__WHAT THE EXERCISE ASKS__:
Search the listing for the word "gull". Copy every line where it is found.

__DATASET CONTENT__:
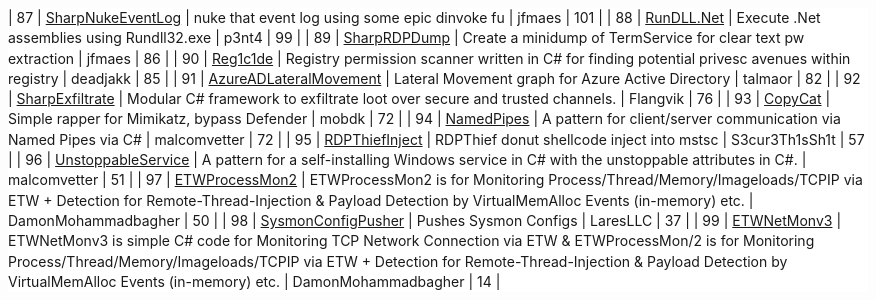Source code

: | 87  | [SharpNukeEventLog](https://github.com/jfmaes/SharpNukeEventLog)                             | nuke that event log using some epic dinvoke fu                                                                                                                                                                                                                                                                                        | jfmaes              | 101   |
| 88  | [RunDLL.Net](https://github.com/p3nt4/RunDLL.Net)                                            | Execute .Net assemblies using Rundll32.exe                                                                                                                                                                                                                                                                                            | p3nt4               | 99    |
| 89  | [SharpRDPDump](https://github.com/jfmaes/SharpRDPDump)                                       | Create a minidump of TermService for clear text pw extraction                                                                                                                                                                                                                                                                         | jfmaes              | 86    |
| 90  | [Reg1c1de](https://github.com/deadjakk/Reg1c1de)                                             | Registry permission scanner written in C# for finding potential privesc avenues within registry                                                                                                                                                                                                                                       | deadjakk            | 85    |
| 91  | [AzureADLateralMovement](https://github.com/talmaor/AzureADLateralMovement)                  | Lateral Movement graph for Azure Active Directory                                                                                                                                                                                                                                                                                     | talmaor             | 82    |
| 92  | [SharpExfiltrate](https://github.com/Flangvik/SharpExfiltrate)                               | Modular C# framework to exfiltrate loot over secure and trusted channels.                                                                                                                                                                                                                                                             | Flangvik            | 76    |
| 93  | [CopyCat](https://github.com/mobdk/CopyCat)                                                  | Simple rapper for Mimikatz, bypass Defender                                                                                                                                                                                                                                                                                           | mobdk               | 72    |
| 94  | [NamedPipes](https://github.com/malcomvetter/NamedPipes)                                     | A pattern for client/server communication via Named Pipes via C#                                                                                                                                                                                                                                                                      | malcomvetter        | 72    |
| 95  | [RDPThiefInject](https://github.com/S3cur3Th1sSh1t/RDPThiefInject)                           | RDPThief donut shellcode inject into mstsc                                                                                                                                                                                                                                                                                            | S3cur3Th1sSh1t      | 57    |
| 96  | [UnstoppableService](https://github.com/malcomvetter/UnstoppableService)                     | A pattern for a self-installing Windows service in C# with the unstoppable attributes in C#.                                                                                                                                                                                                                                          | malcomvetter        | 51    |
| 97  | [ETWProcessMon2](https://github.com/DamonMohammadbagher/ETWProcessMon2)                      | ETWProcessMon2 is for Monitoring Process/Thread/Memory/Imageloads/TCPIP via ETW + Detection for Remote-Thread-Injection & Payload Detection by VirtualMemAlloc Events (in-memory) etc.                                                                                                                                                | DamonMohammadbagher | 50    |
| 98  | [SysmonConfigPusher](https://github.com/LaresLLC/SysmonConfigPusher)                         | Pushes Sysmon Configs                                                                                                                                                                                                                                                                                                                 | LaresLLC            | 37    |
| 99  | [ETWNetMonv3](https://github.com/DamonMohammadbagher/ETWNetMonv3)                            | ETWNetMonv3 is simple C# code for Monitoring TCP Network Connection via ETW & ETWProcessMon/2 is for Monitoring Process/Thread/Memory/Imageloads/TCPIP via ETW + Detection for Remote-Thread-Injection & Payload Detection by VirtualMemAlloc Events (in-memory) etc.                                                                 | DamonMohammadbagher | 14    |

--

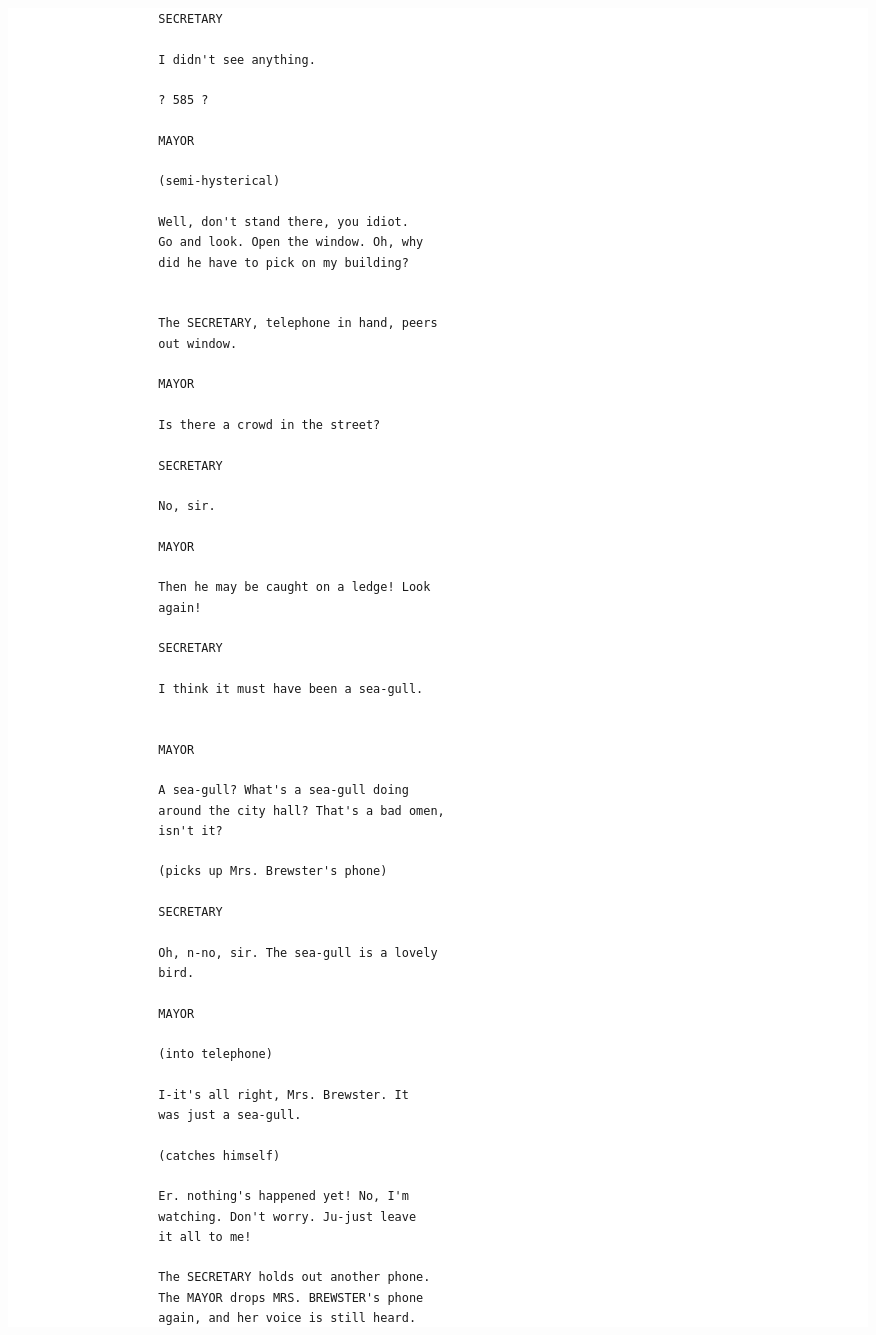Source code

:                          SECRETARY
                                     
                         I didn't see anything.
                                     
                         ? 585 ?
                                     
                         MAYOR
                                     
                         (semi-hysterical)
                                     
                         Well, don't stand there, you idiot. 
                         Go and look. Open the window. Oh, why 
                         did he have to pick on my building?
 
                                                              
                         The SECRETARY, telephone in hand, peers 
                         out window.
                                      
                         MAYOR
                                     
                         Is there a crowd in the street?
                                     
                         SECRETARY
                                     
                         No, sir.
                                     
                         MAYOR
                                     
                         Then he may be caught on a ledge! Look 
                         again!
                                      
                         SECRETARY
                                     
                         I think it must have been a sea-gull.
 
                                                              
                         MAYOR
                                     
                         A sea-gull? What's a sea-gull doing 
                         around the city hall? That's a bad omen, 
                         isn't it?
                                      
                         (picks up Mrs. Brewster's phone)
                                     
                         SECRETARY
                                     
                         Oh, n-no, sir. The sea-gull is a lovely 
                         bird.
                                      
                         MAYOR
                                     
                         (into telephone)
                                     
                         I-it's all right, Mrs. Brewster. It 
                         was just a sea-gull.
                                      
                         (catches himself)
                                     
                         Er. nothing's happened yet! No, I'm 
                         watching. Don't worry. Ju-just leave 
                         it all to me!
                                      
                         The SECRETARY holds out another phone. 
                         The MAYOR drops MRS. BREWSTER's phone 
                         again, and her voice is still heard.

__EXERCISE OUTPUT__:
                         I think it must have been a sea-gull.
                         A sea-gull? What's a sea-gull doing 
                         Oh, n-no, sir. The sea-gull is a lovely 
                         was just a sea-gull.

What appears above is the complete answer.